Changer d'édition

Eine besondere Rose als Botschafter der Erinnerung

Neue Rosenart auf den Namen „Tambower Jongen“ getauft

Münsbach: Diese Strauchrose repräsentiert den Respekt gegenüber den 1 004 von den Nazis zwangsrekrutierten Luxemburgern, die in den Jahren 1943 bis 1945 im russischen Lager 188 in Tambow unter unmenschlichen Bedingungen inhaftiert waren. In diesen Tagen, genau 75 Jahre nach Kriegsende und der Rückkehr der „Tambower Jongen“ nach Luxemburg, wurde in der Roseraie des Parkes von Schloss Munsbach die edle Rose mit leicht rosafarbenen Blüten auf den Namen „Tambower Jongen“ getauft.

Mit einem bewegenden Gedenken leiteten die Präsidentin der Lëtzebuerger Rousefrënn Mireille Steil und Paul Scholer, Präsident der „Amicale des Anciens de Tambow“ in die offizielle Tauffeier ein und sahen die Namensgebung dieser wunderbaren öfterblühenden Strauchrose von einmaliger gesellschaftlicher und politischer Bedeutung. Sie soll die Erinnerungskultur im Luxemburger Land nachhaltig unterstützen.

Mit einem Strahl reinen Wassers aus einer grünen Gießkanne wurde die Taufe vollzogen. Als Paten der Rose standen die Nachkommen Alexandra Giannini und Christophe Dohm. Amicale-Vize-Präsident Vic Steichen sprach von nur mehr 15 Tambower-Jongen, die zurzeit noch am Leben sind.

Hinter der Neuzüchtung der Strauchrose verbirgt sich eine Rosenschönheit des kanadischen Züchters George Mac Phail mit buschig verzweigtem Wuchs und gefüllten Blüten in einem leicht bis intensiven Reinrosa. Die Kronblätter sind ausgesprochen fest und die Blüten daher lange haltbar. In Zukunft wird man den Namen „Tambower Jongen“ in so manchen Rosenkatalogen vorfinden, erklärte der Vertreter der Rosenzüchterei.

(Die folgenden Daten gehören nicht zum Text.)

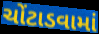
ચોંટાડવામાંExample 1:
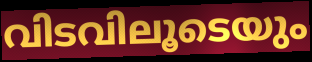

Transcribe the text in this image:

വിടവിലൂടെയും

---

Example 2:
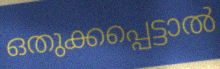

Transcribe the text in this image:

ഒതുക്കപ്പെട്ടാൽ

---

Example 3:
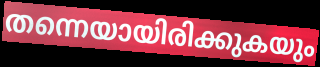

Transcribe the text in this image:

തന്നെയായിരിക്കുകയും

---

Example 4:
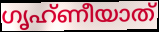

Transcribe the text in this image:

ഗൃഹ്ണീയാത്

Der Schüttringer Bürgermeister Jean-Paul Jost wollte in seiner Ansprache die Rose quer durch die Gemeinde angepflanzt sehen als dauerhaftes Zeichen einer lebendigen und starken Erinnerung an die Tambower Jongen.

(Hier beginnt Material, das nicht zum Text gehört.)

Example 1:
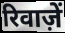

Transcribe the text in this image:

रिवाज़ें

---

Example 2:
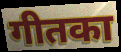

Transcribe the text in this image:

गीतका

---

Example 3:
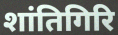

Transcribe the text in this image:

शांतिगिरि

Bei der Überreichung einer Erinnerungsplakette an Mireille Steil und Jean-Paul Jost verwies Präsident Paul Scholer auf Corona bedingt bescheidene Jubiläumsfeiern, eine Gedenkstunde am 5. November, dem offiziellen Nationalen Gedenktag für die Tambower, im Bahnhof Luxemburg, eine erweiterte Neuauflage der Festschrift aus dem Jahre 2015 sowie eine CFL-Lok, die ein Jahr lang ein weithin sichtbares Erinnerungsbanner an die „Tambower Jongen“ durch die Lande fahren wird.